**Work to do**
• a. Decide whether each statement agrees with the passage on crypto power consumption, answering yes or no and quoting the deciding words: (i) Bitcoin's power consumption at the time of writing is comparable to all of Switzerland. (ii) Banks will be completely replaced by Bitcoin. (iii) Mining is also known as Proof Of Stake.
• b. Answer these questions from the passage on crypto power consumption:
(i) Which site does it suggest checking to find more projects?
(ii) About how many US households can one single transaction power for a day?
(iii) Which two examples give hope for a more eco-friendly solution?
• c. Quote the passage on crypto power consumption, starting with "The problem mainly" and going on through "more eco-friendly solution.".
# Start of Quoted passage
There are too many awesome projects to list here, I left out some other interesting projects like to keep this article reasonably short. You can always check CoinMarketCap yourself and find more projects.

So what now?
We have seen the power of blockchain and the positive sides of the crypto world, so we have to conduct a reality check and look at the "dark side of crypto". The most important problem that urgently requires solving is the power consumption. This page shows bitcoins power consumption:


The power consumption at the moment of typing is comparable to all of Switzerland. One single transaction can power about 32 US households for a day. On the other hand, this article compares the current banks and VISA's power consumption versus Bitcoin. It shows a rough estimate of all power consumption by the current banking system worldwide, which is of course more than bitcoin, but banks won't be completely replaced by Bitcoin. There will still be buildings and computers that need to be powered, even though the work on them will probably change.

The problem mainly exists because of the current financial incentive generated by what is called mining in the crypto world (also known as Proof Of Work). Users offer their computational power to compute the solution to a cryptographic problem for the next transaction (where many gamers expressed outrage, for whom graphics cards became an expensive purchase). If only there was another solution readily available for Byzantine fault tolerance.. Luckily some projects already adapted POS (Proof Of Stake) methodology, where users can stake to be a decision node on the network. Examples like Ethereum's Sharding and NEO's DBFT give me hope for a more eco-friendly solution.
# End of Quoted passage
# Start of Dataset excerpts
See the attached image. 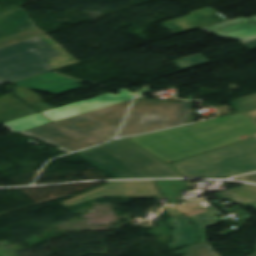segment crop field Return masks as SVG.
I'll use <instances>...</instances> for the list:
<instances>
[{"instance_id":"obj_3","label":"crop field","mask_w":256,"mask_h":256,"mask_svg":"<svg viewBox=\"0 0 256 256\" xmlns=\"http://www.w3.org/2000/svg\"><path fill=\"white\" fill-rule=\"evenodd\" d=\"M78 154L117 178L180 175L172 164L163 163L126 138L84 150Z\"/></svg>"},{"instance_id":"obj_6","label":"crop field","mask_w":256,"mask_h":256,"mask_svg":"<svg viewBox=\"0 0 256 256\" xmlns=\"http://www.w3.org/2000/svg\"><path fill=\"white\" fill-rule=\"evenodd\" d=\"M193 105L135 98L118 137L184 124Z\"/></svg>"},{"instance_id":"obj_4","label":"crop field","mask_w":256,"mask_h":256,"mask_svg":"<svg viewBox=\"0 0 256 256\" xmlns=\"http://www.w3.org/2000/svg\"><path fill=\"white\" fill-rule=\"evenodd\" d=\"M185 177L228 178L256 171V138L173 163Z\"/></svg>"},{"instance_id":"obj_7","label":"crop field","mask_w":256,"mask_h":256,"mask_svg":"<svg viewBox=\"0 0 256 256\" xmlns=\"http://www.w3.org/2000/svg\"><path fill=\"white\" fill-rule=\"evenodd\" d=\"M136 93H129L127 89L120 90L118 95L106 93L82 102L70 104L67 106L55 108L45 112H41L42 116L51 122L131 99Z\"/></svg>"},{"instance_id":"obj_22","label":"crop field","mask_w":256,"mask_h":256,"mask_svg":"<svg viewBox=\"0 0 256 256\" xmlns=\"http://www.w3.org/2000/svg\"><path fill=\"white\" fill-rule=\"evenodd\" d=\"M240 44H242L243 46H245L246 48H248L250 50H255L256 49V38L246 41V42H243V43H240Z\"/></svg>"},{"instance_id":"obj_10","label":"crop field","mask_w":256,"mask_h":256,"mask_svg":"<svg viewBox=\"0 0 256 256\" xmlns=\"http://www.w3.org/2000/svg\"><path fill=\"white\" fill-rule=\"evenodd\" d=\"M201 29L217 36L233 37L243 42L256 37V16L248 19L241 17Z\"/></svg>"},{"instance_id":"obj_13","label":"crop field","mask_w":256,"mask_h":256,"mask_svg":"<svg viewBox=\"0 0 256 256\" xmlns=\"http://www.w3.org/2000/svg\"><path fill=\"white\" fill-rule=\"evenodd\" d=\"M185 215H187L188 218H190L194 223V225L196 226L201 242L207 240L204 228L226 221V219L223 217L216 218V219L211 218L215 215H218V213L215 211V209L212 206L206 209L194 211Z\"/></svg>"},{"instance_id":"obj_1","label":"crop field","mask_w":256,"mask_h":256,"mask_svg":"<svg viewBox=\"0 0 256 256\" xmlns=\"http://www.w3.org/2000/svg\"><path fill=\"white\" fill-rule=\"evenodd\" d=\"M228 104L240 113L129 139L170 163L256 136V94Z\"/></svg>"},{"instance_id":"obj_5","label":"crop field","mask_w":256,"mask_h":256,"mask_svg":"<svg viewBox=\"0 0 256 256\" xmlns=\"http://www.w3.org/2000/svg\"><path fill=\"white\" fill-rule=\"evenodd\" d=\"M40 37L0 49V79L8 83L50 72L49 59L62 55Z\"/></svg>"},{"instance_id":"obj_16","label":"crop field","mask_w":256,"mask_h":256,"mask_svg":"<svg viewBox=\"0 0 256 256\" xmlns=\"http://www.w3.org/2000/svg\"><path fill=\"white\" fill-rule=\"evenodd\" d=\"M44 34L45 32L40 30L37 27L31 30L20 32L18 34H14V35L0 39V48L9 46L18 42H22L28 39L40 37Z\"/></svg>"},{"instance_id":"obj_17","label":"crop field","mask_w":256,"mask_h":256,"mask_svg":"<svg viewBox=\"0 0 256 256\" xmlns=\"http://www.w3.org/2000/svg\"><path fill=\"white\" fill-rule=\"evenodd\" d=\"M173 63L176 64L182 70H187V69L209 64L210 62L207 61L201 54H199V55H196L184 60L176 61Z\"/></svg>"},{"instance_id":"obj_27","label":"crop field","mask_w":256,"mask_h":256,"mask_svg":"<svg viewBox=\"0 0 256 256\" xmlns=\"http://www.w3.org/2000/svg\"><path fill=\"white\" fill-rule=\"evenodd\" d=\"M2 83H5V82H3V81L0 80V84H2Z\"/></svg>"},{"instance_id":"obj_8","label":"crop field","mask_w":256,"mask_h":256,"mask_svg":"<svg viewBox=\"0 0 256 256\" xmlns=\"http://www.w3.org/2000/svg\"><path fill=\"white\" fill-rule=\"evenodd\" d=\"M79 82L81 81L50 72L16 81L13 84L27 89L58 94L82 87L78 84Z\"/></svg>"},{"instance_id":"obj_9","label":"crop field","mask_w":256,"mask_h":256,"mask_svg":"<svg viewBox=\"0 0 256 256\" xmlns=\"http://www.w3.org/2000/svg\"><path fill=\"white\" fill-rule=\"evenodd\" d=\"M227 21L211 8L191 12L188 16L178 18L163 24V27L175 35Z\"/></svg>"},{"instance_id":"obj_24","label":"crop field","mask_w":256,"mask_h":256,"mask_svg":"<svg viewBox=\"0 0 256 256\" xmlns=\"http://www.w3.org/2000/svg\"><path fill=\"white\" fill-rule=\"evenodd\" d=\"M237 179L256 182V174H252V175H247V176L239 177V178H237Z\"/></svg>"},{"instance_id":"obj_12","label":"crop field","mask_w":256,"mask_h":256,"mask_svg":"<svg viewBox=\"0 0 256 256\" xmlns=\"http://www.w3.org/2000/svg\"><path fill=\"white\" fill-rule=\"evenodd\" d=\"M36 27L22 8L0 15V38Z\"/></svg>"},{"instance_id":"obj_15","label":"crop field","mask_w":256,"mask_h":256,"mask_svg":"<svg viewBox=\"0 0 256 256\" xmlns=\"http://www.w3.org/2000/svg\"><path fill=\"white\" fill-rule=\"evenodd\" d=\"M47 119V118H46ZM41 115H33L26 118L14 120L11 122L4 123L5 126H7L9 129H11L14 132H18L20 130L36 127L45 123H49L48 120H46Z\"/></svg>"},{"instance_id":"obj_11","label":"crop field","mask_w":256,"mask_h":256,"mask_svg":"<svg viewBox=\"0 0 256 256\" xmlns=\"http://www.w3.org/2000/svg\"><path fill=\"white\" fill-rule=\"evenodd\" d=\"M167 220L170 227H175V230H171L175 241L172 243H168L167 246H169L173 251L177 248L189 244V246L183 248L181 251H173L175 254L186 255L187 251L191 246L190 244L194 241H198L194 227L190 223H188L187 218L183 215ZM172 224H175V226H173ZM171 244L174 246L171 247Z\"/></svg>"},{"instance_id":"obj_19","label":"crop field","mask_w":256,"mask_h":256,"mask_svg":"<svg viewBox=\"0 0 256 256\" xmlns=\"http://www.w3.org/2000/svg\"><path fill=\"white\" fill-rule=\"evenodd\" d=\"M45 37L54 45V47H56L58 50H60L61 52H63L65 55L59 56V57H55L50 59L51 63H49L48 65L55 68H59V67H63L67 64L70 63H74L76 62L75 60H73L68 54H66L52 39H50L48 36L45 35Z\"/></svg>"},{"instance_id":"obj_20","label":"crop field","mask_w":256,"mask_h":256,"mask_svg":"<svg viewBox=\"0 0 256 256\" xmlns=\"http://www.w3.org/2000/svg\"><path fill=\"white\" fill-rule=\"evenodd\" d=\"M13 85L8 84L7 94L0 97V111L24 105L21 101L11 95Z\"/></svg>"},{"instance_id":"obj_2","label":"crop field","mask_w":256,"mask_h":256,"mask_svg":"<svg viewBox=\"0 0 256 256\" xmlns=\"http://www.w3.org/2000/svg\"><path fill=\"white\" fill-rule=\"evenodd\" d=\"M131 100L20 131L67 153L112 140Z\"/></svg>"},{"instance_id":"obj_21","label":"crop field","mask_w":256,"mask_h":256,"mask_svg":"<svg viewBox=\"0 0 256 256\" xmlns=\"http://www.w3.org/2000/svg\"><path fill=\"white\" fill-rule=\"evenodd\" d=\"M13 95H15L16 97H18L19 99L23 100L26 103L42 99L33 91L27 90L24 88H19V87L14 88Z\"/></svg>"},{"instance_id":"obj_14","label":"crop field","mask_w":256,"mask_h":256,"mask_svg":"<svg viewBox=\"0 0 256 256\" xmlns=\"http://www.w3.org/2000/svg\"><path fill=\"white\" fill-rule=\"evenodd\" d=\"M215 196L221 199H230L238 205L247 204L252 201H256V193L246 190L233 188L225 192L216 194Z\"/></svg>"},{"instance_id":"obj_23","label":"crop field","mask_w":256,"mask_h":256,"mask_svg":"<svg viewBox=\"0 0 256 256\" xmlns=\"http://www.w3.org/2000/svg\"><path fill=\"white\" fill-rule=\"evenodd\" d=\"M237 188L246 189V190H250V191H255L256 192V186H254V185H245V186H241V187H237ZM249 204L254 209H256V202H252V203H249Z\"/></svg>"},{"instance_id":"obj_25","label":"crop field","mask_w":256,"mask_h":256,"mask_svg":"<svg viewBox=\"0 0 256 256\" xmlns=\"http://www.w3.org/2000/svg\"><path fill=\"white\" fill-rule=\"evenodd\" d=\"M145 93H149L148 85L142 89V91H139L137 95H143Z\"/></svg>"},{"instance_id":"obj_26","label":"crop field","mask_w":256,"mask_h":256,"mask_svg":"<svg viewBox=\"0 0 256 256\" xmlns=\"http://www.w3.org/2000/svg\"><path fill=\"white\" fill-rule=\"evenodd\" d=\"M250 256H256V253H255V254H252V255H250Z\"/></svg>"},{"instance_id":"obj_18","label":"crop field","mask_w":256,"mask_h":256,"mask_svg":"<svg viewBox=\"0 0 256 256\" xmlns=\"http://www.w3.org/2000/svg\"><path fill=\"white\" fill-rule=\"evenodd\" d=\"M186 256H220L216 251L212 250L208 242H202L191 246Z\"/></svg>"}]
</instances>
# End of Dataset excerpts
**Answers for this exercise**
• a.
(i) Yes: "The power consumption at the moment of typing is comparable to all of Switzerland."
(ii) No: "but banks won't be completely replaced by Bitcoin"
(iii) No: "what is called mining in the crypto world (also known as Proof Of Work)"

• b.
(i) CoinMarketCap
(ii) About 32
(iii) Ethereum's Sharding and NEO's DBFT

• c.
The problem mainly exists because of the current financial incentive generated by what is called mining in the crypto world (also known as Proof Of Work). Users offer their computational power to compute the solution to a cryptographic problem for the next transaction (where many gamers expressed outrage, for whom graphics cards became an expensive purchase). If only there was another solution readily available for Byzantine fault tolerance.. Luckily some projects already adapted POS (Proof Of Stake) methodology, where users can stake to be a decision node on the network. Examples like Ethereum's Sharding and NEO's DBFT give me hope for a more eco-friendly solution.